◆ SOURCE EXCERPT ◆
◇ ◇ ◇ ◇ ◇

On that note, it's great to see Canon including inbuilt Wi-Fi on the G series. It's a welcome addition that is fairly easy to use making sharing images much quicker. It's a shame that you can't remote control the camera though.
The G16 is a no-nonsense premium compact that builds on the already excellent reputation of the G series. You get great image quality in a reasonably small body that still manages to cram in lots of direct access buttons and dials to make the advanced photographer feel plenty at home.
We're not sure if it's a price thing, but it seems like a strange omission to leave out a touchscreen on a camera like this, especially when its sibling camera (the S120) has such an excellent device. It makes things like selecting the AF point so much quicker, so we'll be surprised if Canon continues to leave one out of the next generation of G series cameras. If you're a traditionalist though, there's not too much to dislike about the camera.
The G16 marks another incremental upgrade for the G series of compacts, which remains a solid and reliable camera in the now fairly crowded premium compact market. Canon has carved out a good reputation with this series, but it's already facing fierce competition from the Sony RX100 II which sits at the top of the current best-seller lists.

◇ ◇ ◇ ◇ ◇

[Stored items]
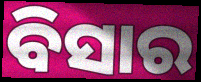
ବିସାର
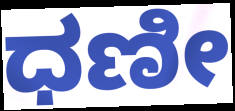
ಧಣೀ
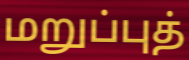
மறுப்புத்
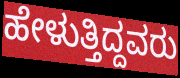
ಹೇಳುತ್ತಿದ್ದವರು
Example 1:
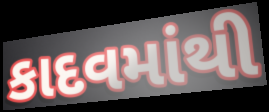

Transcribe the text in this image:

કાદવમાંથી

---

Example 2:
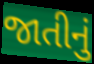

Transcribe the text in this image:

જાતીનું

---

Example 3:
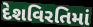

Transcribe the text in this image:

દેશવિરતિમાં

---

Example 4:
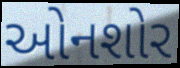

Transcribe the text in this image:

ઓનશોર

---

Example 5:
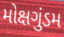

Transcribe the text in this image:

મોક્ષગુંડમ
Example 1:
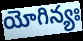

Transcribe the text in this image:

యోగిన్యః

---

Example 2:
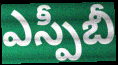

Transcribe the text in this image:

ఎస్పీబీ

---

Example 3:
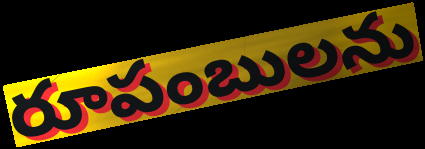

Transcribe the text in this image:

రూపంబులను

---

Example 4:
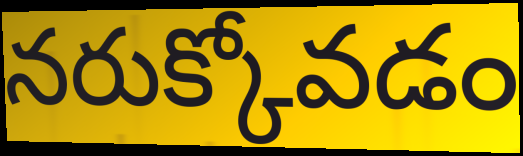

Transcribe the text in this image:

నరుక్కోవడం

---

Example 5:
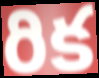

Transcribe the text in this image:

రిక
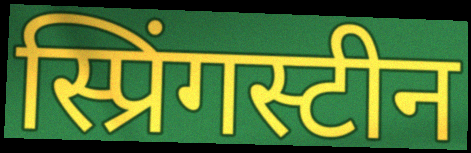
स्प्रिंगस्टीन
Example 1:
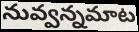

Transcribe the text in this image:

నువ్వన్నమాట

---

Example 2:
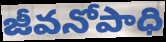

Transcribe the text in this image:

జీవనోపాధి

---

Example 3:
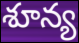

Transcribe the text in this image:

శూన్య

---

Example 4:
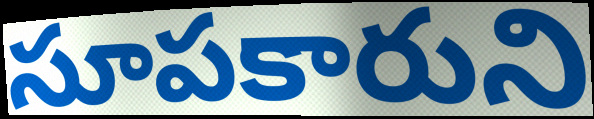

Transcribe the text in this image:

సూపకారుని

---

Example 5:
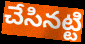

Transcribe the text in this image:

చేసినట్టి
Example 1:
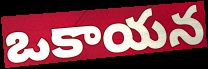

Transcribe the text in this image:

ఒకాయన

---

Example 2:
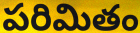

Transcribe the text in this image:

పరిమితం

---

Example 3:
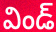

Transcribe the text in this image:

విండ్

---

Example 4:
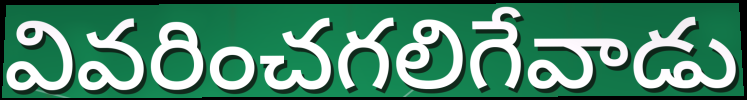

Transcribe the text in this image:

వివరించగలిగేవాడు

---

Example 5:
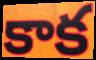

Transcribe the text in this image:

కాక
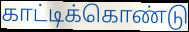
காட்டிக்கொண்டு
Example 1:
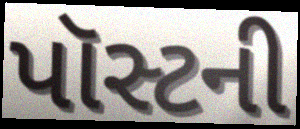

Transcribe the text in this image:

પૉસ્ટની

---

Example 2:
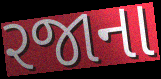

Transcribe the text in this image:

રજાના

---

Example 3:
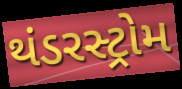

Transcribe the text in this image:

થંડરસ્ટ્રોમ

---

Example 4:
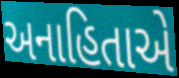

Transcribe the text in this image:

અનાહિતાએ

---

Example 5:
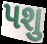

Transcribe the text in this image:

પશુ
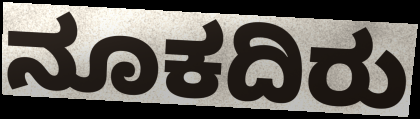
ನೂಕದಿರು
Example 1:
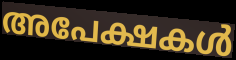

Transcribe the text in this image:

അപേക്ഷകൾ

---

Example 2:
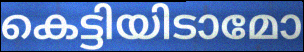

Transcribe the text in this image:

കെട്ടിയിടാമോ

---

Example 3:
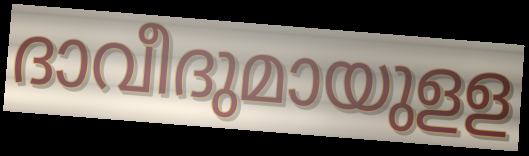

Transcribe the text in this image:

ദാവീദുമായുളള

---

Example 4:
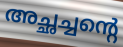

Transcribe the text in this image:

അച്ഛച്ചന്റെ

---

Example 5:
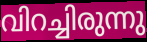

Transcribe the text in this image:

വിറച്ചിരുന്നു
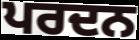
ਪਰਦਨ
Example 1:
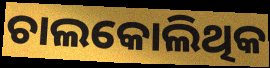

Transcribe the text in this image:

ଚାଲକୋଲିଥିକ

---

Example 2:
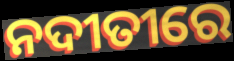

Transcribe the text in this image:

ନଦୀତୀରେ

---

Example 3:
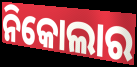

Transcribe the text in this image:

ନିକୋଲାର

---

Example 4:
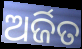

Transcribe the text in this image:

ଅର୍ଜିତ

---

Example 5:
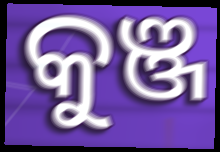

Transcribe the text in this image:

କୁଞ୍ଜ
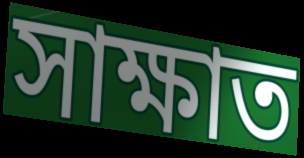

◇ ◇ ◇ ◇ ◇

◆ EXERCISE A ◆
In the Canon G16 review, retype the passage starting with "On that note, it's" and going on through "plenty at home.".
◆ EXERCISE B ◆
Condense the paragraph of the Canon G16 review that begins "We're not sure if it's a price thing" into a brief bulleted list that retains its main facts.
◆ EXERCISE C ◆
Answer these questions from the Canon G16 review:
(i) What feature does Canon include inbuilt on the G series that makes sharing images quicker?
(ii) Which sibling camera has an excellent touchscreen?
(iii) Which competitor sits at the top of the current best-seller lists?

◆ TASK SOLUTION A ◆
On that note, it's great to see Canon including inbuilt Wi-Fi on the G series. It's a welcome addition that is fairly easy to use making sharing images much quicker. It's a shame that you can't remote control the camera though.
The G16 is a no-nonsense premium compact that builds on the already excellent reputation of the G series. You get great image quality in a reasonably small body that still manages to cram in lots of direct access buttons and dials to make the advanced photographer feel plenty at home.

◆ TASK SOLUTION B ◆
- The G16 lacks a touchscreen, which seems a strange omission on a camera of this kind, possibly for reasons of price.
- Its sibling camera, the S120, has an excellent touchscreen.
- A touchscreen makes tasks such as selecting the AF point much quicker.
- The reviewers would be surprised if Canon leaves one out of the next generation of G series cameras.
- A traditionalist will find little to dislike about the camera.

◆ TASK SOLUTION C ◆
(i) Wi-Fi
(ii) The S120
(iii) The Sony RX100 II